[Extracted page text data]
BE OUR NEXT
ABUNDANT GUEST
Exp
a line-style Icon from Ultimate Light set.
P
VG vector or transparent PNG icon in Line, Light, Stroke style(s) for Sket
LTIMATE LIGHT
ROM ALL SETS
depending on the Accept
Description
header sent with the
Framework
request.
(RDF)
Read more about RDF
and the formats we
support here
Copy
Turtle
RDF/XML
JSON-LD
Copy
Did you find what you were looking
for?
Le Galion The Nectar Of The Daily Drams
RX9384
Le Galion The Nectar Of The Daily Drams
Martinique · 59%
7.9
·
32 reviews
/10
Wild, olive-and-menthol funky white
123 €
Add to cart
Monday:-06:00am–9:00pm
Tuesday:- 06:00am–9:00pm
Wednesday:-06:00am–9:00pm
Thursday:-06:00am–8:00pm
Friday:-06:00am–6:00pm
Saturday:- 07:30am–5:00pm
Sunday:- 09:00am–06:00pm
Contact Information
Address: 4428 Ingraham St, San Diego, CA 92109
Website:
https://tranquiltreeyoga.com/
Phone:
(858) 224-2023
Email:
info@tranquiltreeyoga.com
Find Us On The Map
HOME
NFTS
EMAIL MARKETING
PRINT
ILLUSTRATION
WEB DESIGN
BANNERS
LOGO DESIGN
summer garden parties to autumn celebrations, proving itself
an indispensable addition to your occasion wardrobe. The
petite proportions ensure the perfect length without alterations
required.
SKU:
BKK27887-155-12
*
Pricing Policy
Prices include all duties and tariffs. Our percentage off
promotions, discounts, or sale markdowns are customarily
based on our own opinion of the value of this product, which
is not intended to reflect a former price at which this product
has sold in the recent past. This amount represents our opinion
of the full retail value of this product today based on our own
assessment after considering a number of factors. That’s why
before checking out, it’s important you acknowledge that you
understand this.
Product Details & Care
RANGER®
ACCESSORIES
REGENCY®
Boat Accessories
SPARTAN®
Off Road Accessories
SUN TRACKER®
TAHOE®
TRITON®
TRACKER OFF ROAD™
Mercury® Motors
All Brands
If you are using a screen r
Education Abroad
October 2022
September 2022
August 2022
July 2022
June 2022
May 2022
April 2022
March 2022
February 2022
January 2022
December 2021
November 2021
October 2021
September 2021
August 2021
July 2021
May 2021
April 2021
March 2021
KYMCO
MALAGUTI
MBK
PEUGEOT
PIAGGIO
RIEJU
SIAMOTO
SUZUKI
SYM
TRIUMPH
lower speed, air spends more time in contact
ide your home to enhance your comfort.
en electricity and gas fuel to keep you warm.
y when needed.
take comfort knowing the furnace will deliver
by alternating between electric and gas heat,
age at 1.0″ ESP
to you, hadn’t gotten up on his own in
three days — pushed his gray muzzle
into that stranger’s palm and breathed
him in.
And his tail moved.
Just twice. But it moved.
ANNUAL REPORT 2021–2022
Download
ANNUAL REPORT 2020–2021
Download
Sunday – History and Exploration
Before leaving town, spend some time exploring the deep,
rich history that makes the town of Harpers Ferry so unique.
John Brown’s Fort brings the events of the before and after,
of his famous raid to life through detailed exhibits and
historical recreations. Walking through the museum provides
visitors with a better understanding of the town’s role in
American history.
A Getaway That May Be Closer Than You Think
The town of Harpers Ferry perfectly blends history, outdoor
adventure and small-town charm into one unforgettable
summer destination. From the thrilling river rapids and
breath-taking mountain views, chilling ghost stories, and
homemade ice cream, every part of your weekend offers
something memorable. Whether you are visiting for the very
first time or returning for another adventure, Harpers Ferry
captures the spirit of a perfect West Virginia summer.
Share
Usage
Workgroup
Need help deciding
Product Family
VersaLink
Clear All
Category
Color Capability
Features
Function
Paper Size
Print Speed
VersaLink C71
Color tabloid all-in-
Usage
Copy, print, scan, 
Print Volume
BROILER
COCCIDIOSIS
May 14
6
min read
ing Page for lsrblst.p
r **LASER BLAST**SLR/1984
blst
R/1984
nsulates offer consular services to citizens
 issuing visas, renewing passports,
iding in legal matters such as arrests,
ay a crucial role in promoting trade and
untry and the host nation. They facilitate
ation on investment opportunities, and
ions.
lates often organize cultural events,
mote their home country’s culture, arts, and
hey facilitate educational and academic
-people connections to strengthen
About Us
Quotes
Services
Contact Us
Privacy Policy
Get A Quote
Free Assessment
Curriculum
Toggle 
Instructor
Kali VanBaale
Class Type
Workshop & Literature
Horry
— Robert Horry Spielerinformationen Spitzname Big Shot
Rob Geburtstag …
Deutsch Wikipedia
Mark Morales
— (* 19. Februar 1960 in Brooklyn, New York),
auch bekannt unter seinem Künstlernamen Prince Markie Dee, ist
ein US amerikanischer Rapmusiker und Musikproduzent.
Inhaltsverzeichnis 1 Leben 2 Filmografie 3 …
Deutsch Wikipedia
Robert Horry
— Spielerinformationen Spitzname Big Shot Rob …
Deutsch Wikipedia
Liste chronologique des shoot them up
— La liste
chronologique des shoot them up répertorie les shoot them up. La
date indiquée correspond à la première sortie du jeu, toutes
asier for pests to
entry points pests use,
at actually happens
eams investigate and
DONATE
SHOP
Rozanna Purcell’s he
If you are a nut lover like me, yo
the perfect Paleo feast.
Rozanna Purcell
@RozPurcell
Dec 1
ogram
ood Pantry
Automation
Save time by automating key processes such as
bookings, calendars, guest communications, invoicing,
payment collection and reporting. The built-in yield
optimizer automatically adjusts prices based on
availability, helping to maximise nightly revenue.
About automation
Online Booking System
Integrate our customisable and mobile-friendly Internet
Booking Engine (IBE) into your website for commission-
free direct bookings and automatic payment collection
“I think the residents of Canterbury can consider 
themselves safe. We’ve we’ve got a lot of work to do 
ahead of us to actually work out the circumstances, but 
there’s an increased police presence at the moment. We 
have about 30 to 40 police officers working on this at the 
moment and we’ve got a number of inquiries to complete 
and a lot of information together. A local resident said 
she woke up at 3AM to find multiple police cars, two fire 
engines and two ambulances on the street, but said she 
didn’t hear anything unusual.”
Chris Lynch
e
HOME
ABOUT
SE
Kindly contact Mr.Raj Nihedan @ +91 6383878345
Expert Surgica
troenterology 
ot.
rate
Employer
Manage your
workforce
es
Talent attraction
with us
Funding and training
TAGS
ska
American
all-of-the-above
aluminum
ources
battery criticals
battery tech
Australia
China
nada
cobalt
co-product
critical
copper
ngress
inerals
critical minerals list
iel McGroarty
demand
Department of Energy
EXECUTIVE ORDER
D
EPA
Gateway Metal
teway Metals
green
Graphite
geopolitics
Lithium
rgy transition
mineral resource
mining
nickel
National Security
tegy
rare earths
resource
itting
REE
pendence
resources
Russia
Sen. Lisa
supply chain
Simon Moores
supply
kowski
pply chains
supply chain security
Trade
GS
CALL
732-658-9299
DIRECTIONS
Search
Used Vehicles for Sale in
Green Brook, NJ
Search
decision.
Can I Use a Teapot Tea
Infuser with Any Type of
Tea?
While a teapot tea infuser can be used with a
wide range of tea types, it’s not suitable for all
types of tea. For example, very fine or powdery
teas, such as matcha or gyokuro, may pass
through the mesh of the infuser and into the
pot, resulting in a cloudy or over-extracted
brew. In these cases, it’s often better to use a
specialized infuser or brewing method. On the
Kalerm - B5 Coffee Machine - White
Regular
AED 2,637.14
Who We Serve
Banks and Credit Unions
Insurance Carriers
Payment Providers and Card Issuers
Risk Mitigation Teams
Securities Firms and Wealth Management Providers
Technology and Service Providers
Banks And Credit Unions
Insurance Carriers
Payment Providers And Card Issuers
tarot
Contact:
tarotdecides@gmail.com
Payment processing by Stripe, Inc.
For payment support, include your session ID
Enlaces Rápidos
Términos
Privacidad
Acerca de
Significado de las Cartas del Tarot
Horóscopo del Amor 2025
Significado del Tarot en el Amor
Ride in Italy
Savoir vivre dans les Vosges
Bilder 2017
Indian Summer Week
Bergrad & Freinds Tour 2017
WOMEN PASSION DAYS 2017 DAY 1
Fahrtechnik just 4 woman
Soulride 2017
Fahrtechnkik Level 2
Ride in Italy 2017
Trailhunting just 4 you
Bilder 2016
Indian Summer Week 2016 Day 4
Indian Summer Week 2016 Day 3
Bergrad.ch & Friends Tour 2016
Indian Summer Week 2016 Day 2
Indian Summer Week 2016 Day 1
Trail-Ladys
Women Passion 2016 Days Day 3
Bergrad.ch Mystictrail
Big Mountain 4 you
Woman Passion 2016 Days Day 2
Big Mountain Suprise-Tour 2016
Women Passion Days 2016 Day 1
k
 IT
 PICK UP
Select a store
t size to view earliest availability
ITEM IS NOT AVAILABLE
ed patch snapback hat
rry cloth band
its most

### [About this task]
Output exactly, and only, the lines running from the one that contains "Big Mountain 4 you" through the last line of the entries above.

### [Exercise solution]
Big Mountain 4 you
Woman Passion 2016 Days Day 2
Big Mountain Suprise-Tour 2016
Women Passion Days 2016 Day 1
k
 IT
 PICK UP
Select a store
t size to view earliest availability
ITEM IS NOT AVAILABLE
ed patch snapback hat
rry cloth band
its most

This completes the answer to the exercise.